Yesterday The American Spectator published The Men Behind the Wire: Voices From the DC Jail, my latest article about the degrading and sadistic pre-trial detention of the January 6 Capitol Hill protesters by the District of Columbia Department of Corrections.
The title is based on The Men Behind the Wire, a song written and composed by Paddy McGuigan of the Barleycorn Irish folk group in the wake of Operation Demetrius, a 1971 British Army operation in Northern Ireland. It involved the mass arrest and imprisonment without trial of individuals suspected of involvement with the Irish Republican Army.
The brutal manner in which the arrests were made and the prolonged abuse of the imprisoned arrestees sparked mass protests and a steep increase in sectarian violence throughout Northern Ireland.
To supporters of Irish nationalism in Northern Ireland and around the world, the suffering internees became martyrs to the cause of freedom. And over time it became apparent that Operation Demetrius had backfired and had hardened opposition to British rule.
You can hear Paddy McGuigan’s ballad by clicking on this picture:
As the pre-trial detention and sadistic treatment of the January 6 Capitol Hill protesters continues, one wonders if those in authority are aware of Operation Demetrius’ disastrously counterproductive outcome.
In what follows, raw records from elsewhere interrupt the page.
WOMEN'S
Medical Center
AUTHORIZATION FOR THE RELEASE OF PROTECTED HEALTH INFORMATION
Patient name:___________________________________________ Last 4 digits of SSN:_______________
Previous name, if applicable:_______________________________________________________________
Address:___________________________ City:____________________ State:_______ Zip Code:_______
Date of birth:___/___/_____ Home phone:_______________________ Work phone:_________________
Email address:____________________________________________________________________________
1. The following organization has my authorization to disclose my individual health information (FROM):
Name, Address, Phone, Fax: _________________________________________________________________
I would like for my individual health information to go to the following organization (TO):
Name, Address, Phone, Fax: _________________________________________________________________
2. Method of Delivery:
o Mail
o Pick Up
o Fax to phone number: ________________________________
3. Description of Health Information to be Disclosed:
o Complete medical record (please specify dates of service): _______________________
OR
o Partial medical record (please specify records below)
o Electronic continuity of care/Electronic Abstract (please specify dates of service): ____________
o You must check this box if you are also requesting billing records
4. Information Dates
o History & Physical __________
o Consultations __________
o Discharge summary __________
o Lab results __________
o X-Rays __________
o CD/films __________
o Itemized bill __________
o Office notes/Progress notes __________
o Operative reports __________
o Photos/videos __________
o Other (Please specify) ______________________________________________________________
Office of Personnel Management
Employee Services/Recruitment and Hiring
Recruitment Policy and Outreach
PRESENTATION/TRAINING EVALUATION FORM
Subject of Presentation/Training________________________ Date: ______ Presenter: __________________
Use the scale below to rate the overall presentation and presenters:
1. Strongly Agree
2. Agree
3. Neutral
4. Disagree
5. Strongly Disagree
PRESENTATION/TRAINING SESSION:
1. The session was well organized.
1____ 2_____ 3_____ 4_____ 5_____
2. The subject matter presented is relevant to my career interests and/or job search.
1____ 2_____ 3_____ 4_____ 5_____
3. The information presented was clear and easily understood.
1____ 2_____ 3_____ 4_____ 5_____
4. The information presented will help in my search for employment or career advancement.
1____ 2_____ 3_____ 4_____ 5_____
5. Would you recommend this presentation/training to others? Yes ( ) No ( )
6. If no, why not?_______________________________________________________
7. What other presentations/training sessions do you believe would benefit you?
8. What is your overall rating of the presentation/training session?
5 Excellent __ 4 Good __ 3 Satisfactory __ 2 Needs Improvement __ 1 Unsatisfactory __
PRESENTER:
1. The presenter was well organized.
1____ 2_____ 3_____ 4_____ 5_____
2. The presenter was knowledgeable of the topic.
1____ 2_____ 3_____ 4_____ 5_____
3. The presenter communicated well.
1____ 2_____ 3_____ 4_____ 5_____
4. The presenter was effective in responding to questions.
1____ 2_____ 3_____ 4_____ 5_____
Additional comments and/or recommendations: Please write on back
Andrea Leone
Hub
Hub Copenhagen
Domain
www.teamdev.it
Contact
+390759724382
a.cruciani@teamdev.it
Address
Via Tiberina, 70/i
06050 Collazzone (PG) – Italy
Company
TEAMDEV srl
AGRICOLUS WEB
I’m not saying that we are in a Northern Ireland-style civil war or that the detainees have achieved political martyr status. But we are a bitterly divided country with far too many of our citizens consumed by smoldering rage and resentment. Unless cooler heads prevail, what happened at the Capitol on January 6, 2021 could turn out to be a mere preamble to a far more disastrous and widespread conflict. And the mindless and depraved mistreatment of those pre-trial detainees at the D.C. Jail only exacerbates this precarious situation and risks inciting violent retribution.
In short, the goons at the D.C. Jail and those who have given them the power and license to mistreat the detainees are playing with fire.